In terms of … patterns … and interest and …. abilities, I can see a little of how Oliver will progress and grow, through seeing how Jack has. The whole point to this blog-thing was because I had zero experience of being around young children, to see what they do, how they learn, and all that. So, taking Jack how he is now, which is to say that he’s genuinely a very bright and intelligent young lad with lots of thoughts and ideas, and then taking Oliver, who is starting to show signs these traits, too… it’s quite rewarding/exciting/interesting/amazing all at once.

What I mean, is that we’ve ALWAYS spent a lot of time with Jack, whether it’s reading, talking to him and explaining things that he’s asked about (sometimes in a little too much detail!).
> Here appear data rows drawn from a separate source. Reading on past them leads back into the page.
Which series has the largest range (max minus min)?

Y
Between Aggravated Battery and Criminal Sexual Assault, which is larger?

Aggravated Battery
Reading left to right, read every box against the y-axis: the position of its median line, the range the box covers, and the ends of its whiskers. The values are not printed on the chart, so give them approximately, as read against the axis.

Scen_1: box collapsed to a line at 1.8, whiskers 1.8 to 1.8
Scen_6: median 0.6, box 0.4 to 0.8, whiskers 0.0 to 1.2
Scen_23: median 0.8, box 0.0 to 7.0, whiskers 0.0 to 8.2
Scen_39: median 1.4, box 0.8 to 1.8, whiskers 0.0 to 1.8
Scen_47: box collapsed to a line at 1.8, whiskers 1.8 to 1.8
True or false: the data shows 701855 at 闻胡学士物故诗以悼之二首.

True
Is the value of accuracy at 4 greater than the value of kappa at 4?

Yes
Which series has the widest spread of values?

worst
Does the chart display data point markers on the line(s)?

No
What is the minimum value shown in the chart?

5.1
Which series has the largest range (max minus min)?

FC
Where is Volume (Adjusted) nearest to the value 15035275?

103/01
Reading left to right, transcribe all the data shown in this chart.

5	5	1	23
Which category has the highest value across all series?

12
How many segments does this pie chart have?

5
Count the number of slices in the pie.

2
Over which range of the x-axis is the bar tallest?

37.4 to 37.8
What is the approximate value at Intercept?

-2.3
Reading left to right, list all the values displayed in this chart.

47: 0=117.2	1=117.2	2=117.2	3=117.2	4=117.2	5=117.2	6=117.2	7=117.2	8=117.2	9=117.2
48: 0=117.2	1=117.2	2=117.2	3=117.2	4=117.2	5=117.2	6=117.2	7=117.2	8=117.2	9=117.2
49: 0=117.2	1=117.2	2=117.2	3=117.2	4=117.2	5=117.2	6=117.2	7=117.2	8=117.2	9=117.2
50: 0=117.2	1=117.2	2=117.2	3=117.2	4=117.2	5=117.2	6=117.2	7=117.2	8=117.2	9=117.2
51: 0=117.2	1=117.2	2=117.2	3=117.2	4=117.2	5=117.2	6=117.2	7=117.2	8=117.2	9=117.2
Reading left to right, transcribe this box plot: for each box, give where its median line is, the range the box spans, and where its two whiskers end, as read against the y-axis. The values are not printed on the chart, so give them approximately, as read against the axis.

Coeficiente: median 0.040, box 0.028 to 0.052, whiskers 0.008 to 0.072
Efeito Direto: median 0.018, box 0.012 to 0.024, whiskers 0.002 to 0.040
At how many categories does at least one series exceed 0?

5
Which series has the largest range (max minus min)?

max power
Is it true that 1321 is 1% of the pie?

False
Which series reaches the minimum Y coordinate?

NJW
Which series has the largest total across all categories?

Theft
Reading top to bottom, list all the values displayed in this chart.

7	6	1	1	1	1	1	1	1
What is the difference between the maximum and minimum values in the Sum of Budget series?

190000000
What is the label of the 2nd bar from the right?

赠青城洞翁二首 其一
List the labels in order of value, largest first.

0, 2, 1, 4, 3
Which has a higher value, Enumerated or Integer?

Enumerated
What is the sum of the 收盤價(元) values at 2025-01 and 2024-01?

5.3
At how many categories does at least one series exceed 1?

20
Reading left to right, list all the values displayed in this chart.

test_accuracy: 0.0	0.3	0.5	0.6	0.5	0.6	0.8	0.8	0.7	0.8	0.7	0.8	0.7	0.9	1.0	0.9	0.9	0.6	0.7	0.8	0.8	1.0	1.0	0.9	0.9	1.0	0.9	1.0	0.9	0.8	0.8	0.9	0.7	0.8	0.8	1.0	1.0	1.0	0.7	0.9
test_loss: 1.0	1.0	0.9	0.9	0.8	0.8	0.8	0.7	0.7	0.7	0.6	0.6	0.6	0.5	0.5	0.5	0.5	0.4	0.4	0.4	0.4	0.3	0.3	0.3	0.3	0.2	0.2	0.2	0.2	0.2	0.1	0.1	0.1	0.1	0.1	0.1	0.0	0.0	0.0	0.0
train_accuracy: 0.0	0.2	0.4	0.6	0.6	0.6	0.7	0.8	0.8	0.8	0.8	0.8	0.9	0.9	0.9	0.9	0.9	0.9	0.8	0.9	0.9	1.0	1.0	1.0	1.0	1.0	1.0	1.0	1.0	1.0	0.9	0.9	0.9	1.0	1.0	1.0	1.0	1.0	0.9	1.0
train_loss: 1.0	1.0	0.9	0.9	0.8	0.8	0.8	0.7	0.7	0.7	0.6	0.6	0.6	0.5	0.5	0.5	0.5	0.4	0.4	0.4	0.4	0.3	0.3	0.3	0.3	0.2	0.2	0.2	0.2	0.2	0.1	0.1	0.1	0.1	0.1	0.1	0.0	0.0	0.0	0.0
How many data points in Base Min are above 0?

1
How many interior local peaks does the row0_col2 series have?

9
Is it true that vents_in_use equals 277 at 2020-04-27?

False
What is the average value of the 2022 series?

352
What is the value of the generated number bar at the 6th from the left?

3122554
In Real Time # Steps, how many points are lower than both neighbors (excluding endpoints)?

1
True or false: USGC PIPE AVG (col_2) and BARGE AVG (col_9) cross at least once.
From this invested time and effort, you don’t see day-to-day the differences made or the huge leaps forward in Jack’s growth and development. But when you see that Oliver is pretty much where Jack was three years ago, we know that all of the time that we have spent, and will continue to spend, with Oliver is so very worth it.

Just to expand on that a little, I can’t stress enough the difference it has made to Jack’s reading and writing because of the breadth of his speaking vocabulary, as words that he’s come across in reading and/or writing, he knows and doesn’t give them a second thought, and more importantly, we’re not bogged down each time we pick up a book and have to explain every other word in a sentence. But that’s not to say he’s a big-head and knows everything, but he knows that when we come across something new, he’ll ask what it is and we’ll explain to the point of being able to comprehend it to a certain degree.

I find the best time to talk to either Jack or Oliver is when we’re in the car alone together, going somewhere. We’re both strapped to the seat and not going anywhere without the other, and seeing the same things, to bring the same conversation. So, it’s easy to talk about buses and trucks and lorries and clouds and trees and so on.

Anyway, I think I’ve gone off-piste a little, but there’s some reality behind my idle ramblings, hopefully.